Numerical investigation of cavitation generated by an ultrasonic dental scaler tip vibrating in a compressible liquid

This study presents a numerical investigation of cavitation generated by an ultrasonic dental scaler tip vibrating in a compressible liquid using the finite element method.

The research addresses the problem of bacterial biofilm accumulation around dental implants, which can lead to peri-implant diseases and implant failure. While cavitation from ultrasonic scaler tips could potentially remove debris without damaging implant surfaces, current instruments provide insufficient cavitation.

The researchers developed a three-dimensional model using ABAQUS software to simulate the interaction between the vibrating scaler tip, water flow, and cavitation formation. After validating their model against experimental data, they conducted a systematic parametric study examining how frequency, amplitude, and power of tip vibration affect cavitation volume.

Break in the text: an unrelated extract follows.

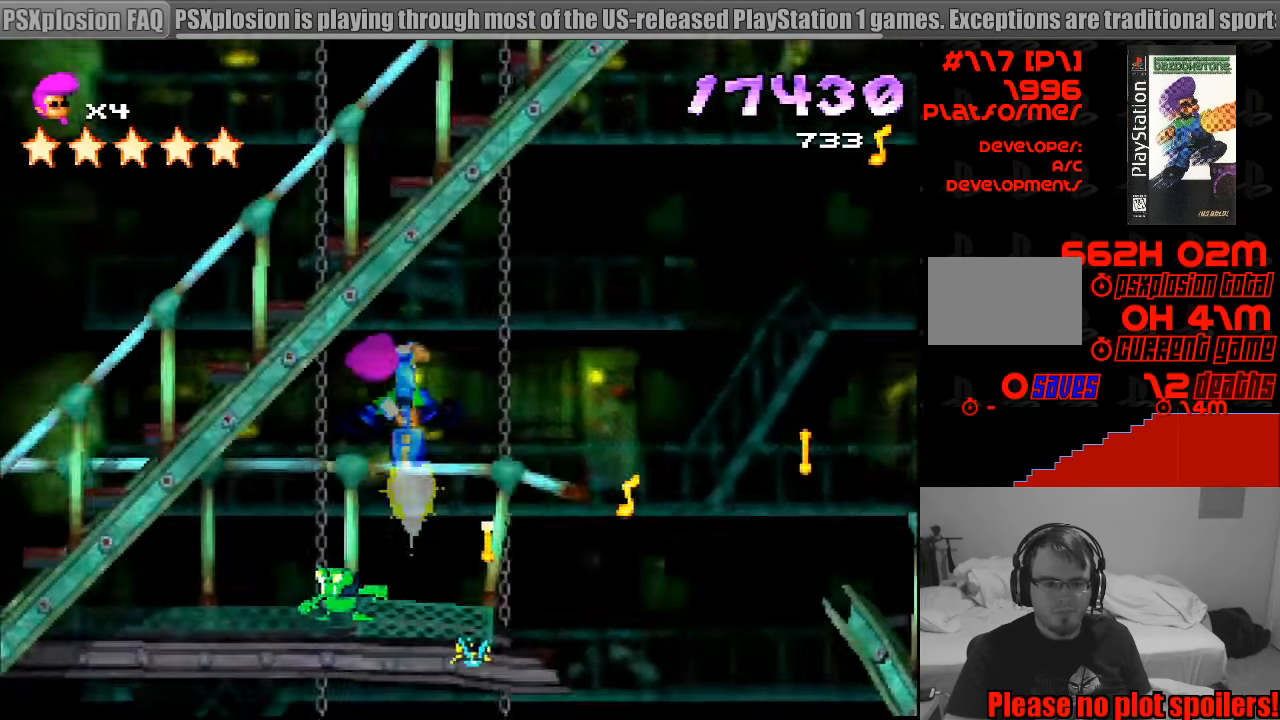
{"buttons": ["CROSS", "SQUARE", "DPAD_DOWN", "DPAD_LEFT"], "events": [[50, "CIRCLE", "down"], [67, "CIRCLE", "up"]]}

The results showed that cavitation increases with both frequency and amplitude of vibration. However, when the frequency deviates significantly from the natural frequency of the scaler tip, cavitation around the free end decreases due to reduced vibration amplitude.

This research provides insights for optimizing dental ultrasonic scalers to potentially enable non-contact cleaning of dental implants through enhanced cavitation, offering a novel approach to preventing implant failure without causing surface damage.